Slegando i bambini assiderati, Stepan li avvolse nella sua giacca e corse all’auto; la donna e il cane non c’erano più. Portò i bambini alla polizia. Rinvenutosi, Sasha raccontò quanto era accaduto e diede l’indirizzo. I bambini furono portati in ospedale in ambulanza. Il poliziotto locale e un investigatore andarono all’indirizzo con l’auto di Stepan. Sultan era nel cortile, ma per la prima volta in vita sua lasciò entrare le persone sul portico. Stepan riconobbe il cane e lo indicò ai poliziotti. Il cane, ringhiando e abbaiando, voleva irrompere in casa, ma non glielo permisero.
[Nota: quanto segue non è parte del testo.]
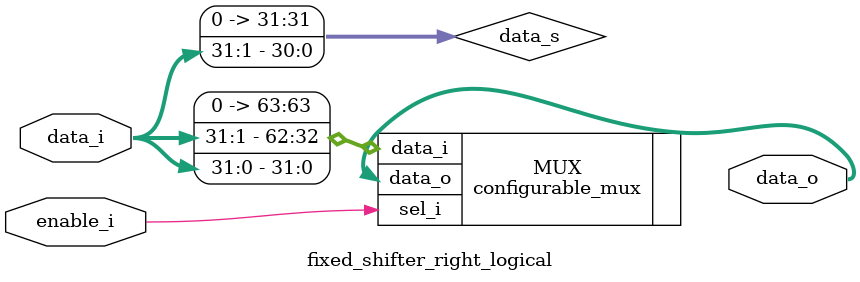
<source format=sv>

`timescale 1ns/1ps

module fixed_shifter_right_logical #(
	parameter nb_bits_data = 32,
	parameter shift_value = 1
)(
	input logic [nb_bits_data-1:0] data_i,
	input logic enable_i,
	output logic [nb_bits_data-1:0] data_o
);
	//Internal connections declaration
	logic [nb_bits_data-1:0] data_s;
	//Mux declaration
	configurable_mux #(1,nb_bits_data) MUX (
		.data_i({data_s,
			data_i}),
		.sel_i(enable_i),
		.data_o(data_o)
	);
	//Shift of the bits by the fixed value
	assign data_s[nb_bits_data - shift_value-1:0] = data_i[nb_bits_data-1:shift_value];
	assign data_s[nb_bits_data-1:nb_bits_data - shift_value] = 0;
endmodule : fixed_shifter_right_logical

</source>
In casa la polizia trovò Galina ubriaca. Negava tutto ma, completamente invischiata nelle sue bugie, sotto la pressione del poliziotto, confessò il crimine commesso. I vicini cominciarono a radunarsi, allarmati dal trambusto. «Per favore, descriva la donna che l’ha fermata per strada e condotta alla cava insieme al cane,» chiese il poliziotto a Stepan, prendendo la sua deposizione.
Stepan si alzò, si avvicinò al ritratto di una giovane donna e disse con fermezza: «Perché descriverla? Era lei!» I vicini rimasero senza fiato, calò un silenzio grave. «Guardi bene. Ne è sicuro?» «Sicuro come vedo voi davanti a me adesso. Ne sono assolutamente certo. Era lei!» ribadì Stepan indicando di nuovo il ritratto.
Rientrato dal viaggio prima del previsto, Nikolaj, appreso dai poliziotti quanto era accaduto, impallidì e si portò una mano al cuore. Un po’ più calmo, raccontò che la donna nel ritratto era la sua prima moglie, Olga, la madre di Sasha e Nina, annegata circa tre anni prima, quando i bambini erano molto piccoli.
Mentre conducevano via Galina, che implorava il perdono di Nikolaj, Sultan sbucò dall’oscurità e affondò i denti nella gamba dell’odiata donna, lasciandole per sempre il suo ricordo e quello dei bambini. A stento riuscirono a staccare il cane furioso dalla criminale urlante. Rimasto solo, Nikolaj non riuscì più a trattenersi, pianse come un bambino, condusse Sultan in casa, lo abbracciò e lo baciò sul muso, lasciando su di esso gocce salate. In cucina gli diede un intero salame e, chiusolo in casa, corse in ospedale dai suoi figli.
Col tempo, nella città natale di Olga, accanto al suo monumento di marmo nero, sulla neve bianca e luminosa come fiamma, fu deposto un grande mazzo di rose rosse.